Awards and highlights
- World Bowl champion (XII);

Career NFL statistics
- Tackles: 4
- Sacks: 1
- Stats at Pro Football Reference

= Montique Sharpe =

American football player (born 1980)

Montique Sharpe (born March 10, 1980) is an American former professional football player who was a defensive tackle for the Kansas City Chiefs of the National Football League (NFL). He was selected by the Chiefs in the seventh round of the 2003 NFL draft.

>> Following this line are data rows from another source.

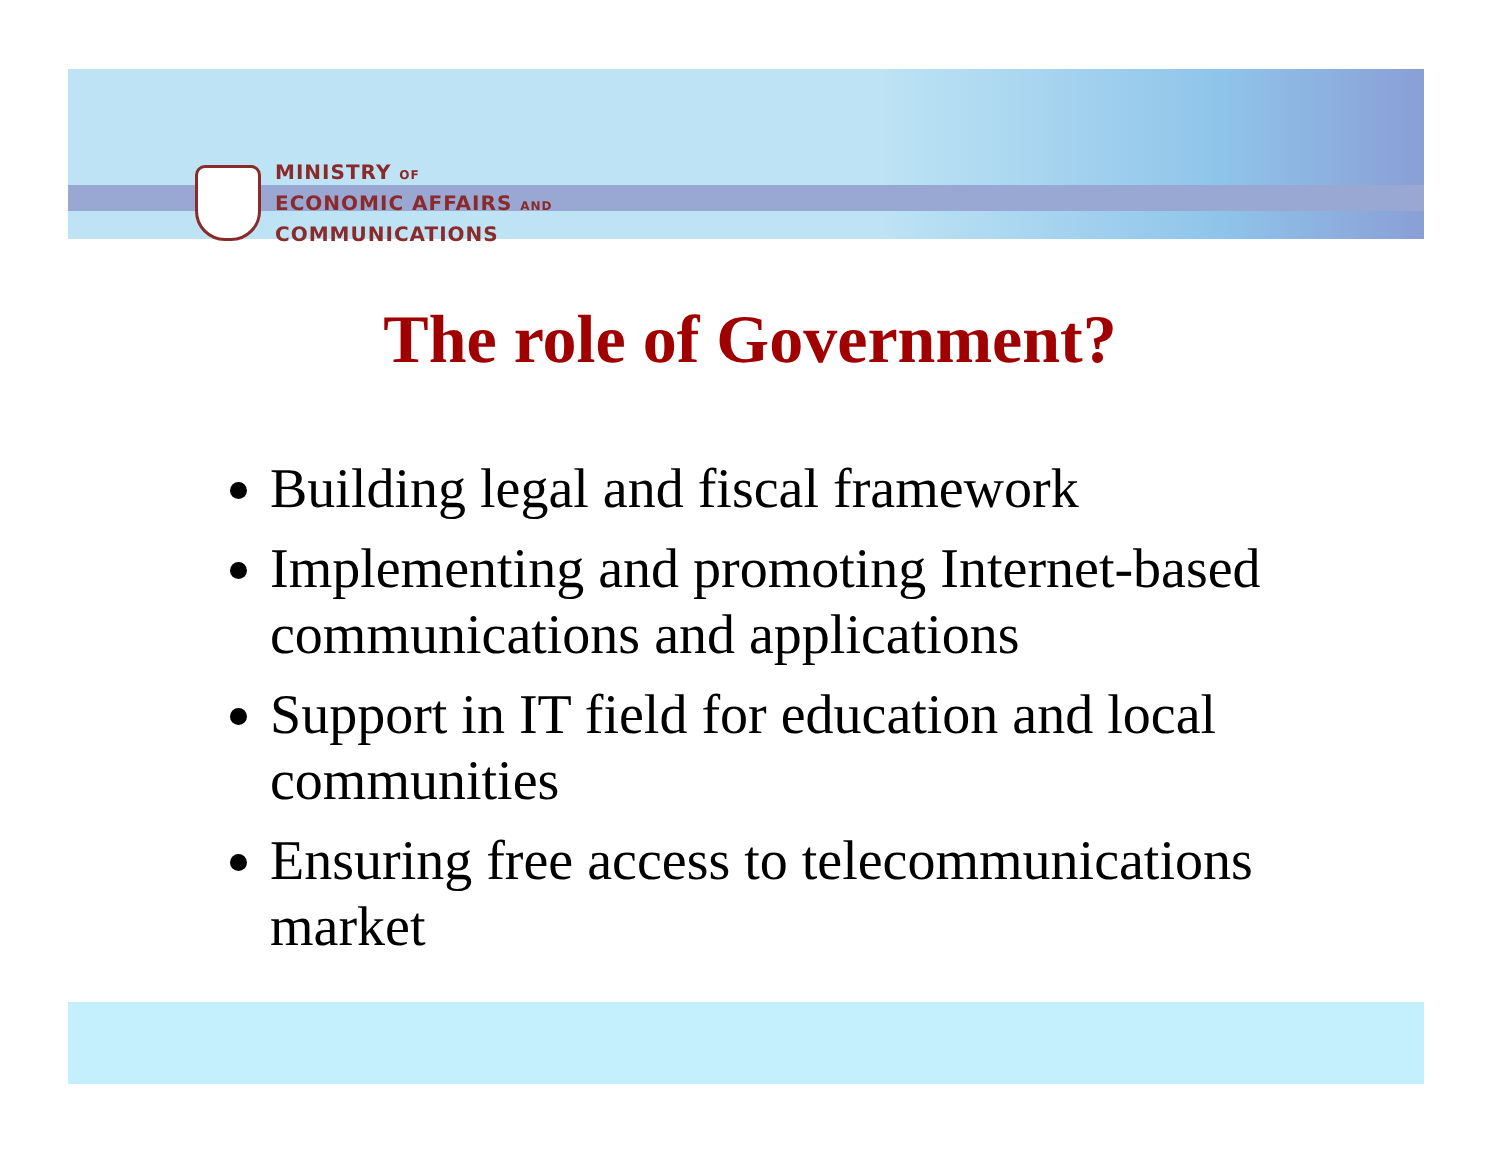MINISTRY OF
ECONOMIC AFFAIRS AND
COMMUNICATIONS
The role of Government?
Building legal and fiscal framework
Implementing and promoting Internet-based communications and applications
Support in IT field for education and local communities
Ensuring free access to telecommunications market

Sharpe played college football at Wake Forest.

==Early life==
Sharpe attended Dunbar High School in Washington, D.C.

==College career==
Sharped played college football for the Wake Forest Demon Deacons from 1999 to 2002. He was redshirted in 1998. He earned honorable mention All-ACC honors his senior year in 2002.

==Professional career==
Sharpe was selected by the Kansas City Chiefs in the seventh round of the 2003 NFL Draft. He officially signed with the team on July 21, 2003. He was placed on the Non-football injury list on August 26, 2003. Sharpe played in five games for the Chiefs during the 2003 season, recording four solo tackles and one sack.

Sharpe was allocated to NFL Europe in 2004 and played for the Berlin Thunder during the 2004 NFL Europe season. He appeared in 10 games, starting four, for the Thunder, totaling 10 tackles, one sack, one pass breakup and one blocked kick. The Thunder also won World Bowl XII that season. Sharpe was waived by the Chiefs on September 5, 2004 and signed to the team's practice squad on September 7, 2004. He signed a reserve/future contract with the Chiefs on January 17, 2005. He was waived on September 3, 2005.